Here are some of the factors that cause sciatica:

1. Herniated Disk

Vertebral disks cover the bones of your spine and cushion your spine against injury. The structure of the discs comprises an outer annulus layer and an inner nucleus. Sometimes the annulus layer may rupture or get a tear which makes the inner nucleus slip out and compress the spine. This is what is called a herniated disk. If the herniated disk occurs at the level of L4 to S3, you may develop the symptoms of sciatica.

2. Obesity

Being obese or overweight puts you at risk of getting sciatica. The excess weight puts a lot of pressure on your spine and it may compress the sciatic nerve, causing sciatica. To lower this risk or to reverse the symptoms of sciatica, it is important to reduce your weight. You can do this by doing regular physical exercise and by eating a healthy diet that does not have a lot of processed foods.

3. Diabetes

Two types of diabetes are type 1 diabetes that is caused by the inability to produce insulin and type 2 diabetes that occurs when your body becomes resistant to the effects of insulin. Diabetes puts you at risk of getting sciatica. This happens because the excess glucose in the blood can damage the sciatic nerve. Diabetes can also damage the walls of the blood vessels that supply the sciatic nerve, thus making you get pain, numbness, and weakness of the sciatic nerve.

4. Tumors

If you have a tumor of the spinal cord, the spinal vertebra, or other tissues that surround the spinal cord, it might compress your sciatic nerve. Sometimes the bones around your lower spine may overgrow causing bone spurs that press on the sciatic nerve. The risk of getting bone overgrowths increases as you advance in age.

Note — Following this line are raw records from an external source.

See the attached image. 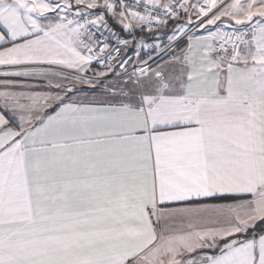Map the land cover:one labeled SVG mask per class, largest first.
Wrapping results in <instances>:
<instances>
[{"label": "snow or ice", "instance_id": "obj_1", "mask_svg": "<svg viewBox=\"0 0 264 264\" xmlns=\"http://www.w3.org/2000/svg\"><path fill=\"white\" fill-rule=\"evenodd\" d=\"M0 264H264V0H0Z\"/></svg>", "mask_w": 264, "mask_h": 264}]
</instances>
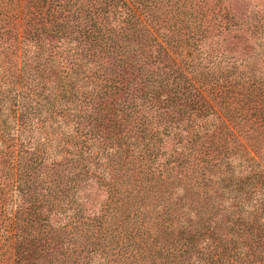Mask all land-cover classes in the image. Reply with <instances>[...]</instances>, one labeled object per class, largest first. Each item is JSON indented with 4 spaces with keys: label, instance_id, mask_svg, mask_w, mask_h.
<instances>
[{
    "label": "trees",
    "instance_id": "trees-1",
    "mask_svg": "<svg viewBox=\"0 0 264 264\" xmlns=\"http://www.w3.org/2000/svg\"><path fill=\"white\" fill-rule=\"evenodd\" d=\"M0 264H264V0H0Z\"/></svg>",
    "mask_w": 264,
    "mask_h": 264
},
{
    "label": "rangeland",
    "instance_id": "rangeland-1",
    "mask_svg": "<svg viewBox=\"0 0 264 264\" xmlns=\"http://www.w3.org/2000/svg\"><path fill=\"white\" fill-rule=\"evenodd\" d=\"M160 8V7H159ZM96 196V199L97 200H100V199H102V194L100 193V192H97V195H95Z\"/></svg>",
    "mask_w": 264,
    "mask_h": 264
}]
</instances>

5. Sitting for a Prolonged Duration

If you lead a sedentary lifestyle with minimal physical activity, you may be at a higher risk of getting sciatica. As you sit, you put a lot of pressure on your sciatic nerve. The risk of sciatica is also high in people who are in occupations that require them to carry a lot of heavy luggage on their backs. Other causes of sciatica include having trauma or injury to the back.

In summary, sciatica is a condition that presents with pain, numbness, and weakness which radiates from the lower back to the leg. Some of the causes of sciatica include having a herniated disk, obesity, trauma to the back, tumors, and diabetes. It is important to seek medical attention when you have symptoms of sciatica.